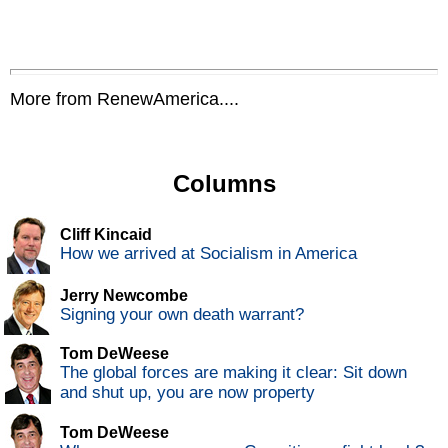
More from RenewAmerica....
Columns
Cliff Kincaid
How we arrived at Socialism in America
Jerry Newcombe
Signing your own death warrant?
Tom DeWeese
The global forces are making it clear: Sit down
and shut up, you are now property
Tom DeWeese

* PROBLEM DETAILS
Update these lines so that "Columns" reads "Commentary" and nothing else changes. Leave the picture out of your answer.

* RESULT FOR THIS EXERCISE
More from RenewAmerica....
Commentary
Cliff Kincaid
How we arrived at Socialism in America
Jerry Newcombe
Signing your own death warrant?
Tom DeWeese
The global forces are making it clear: Sit down
and shut up, you are now property
Tom DeWeese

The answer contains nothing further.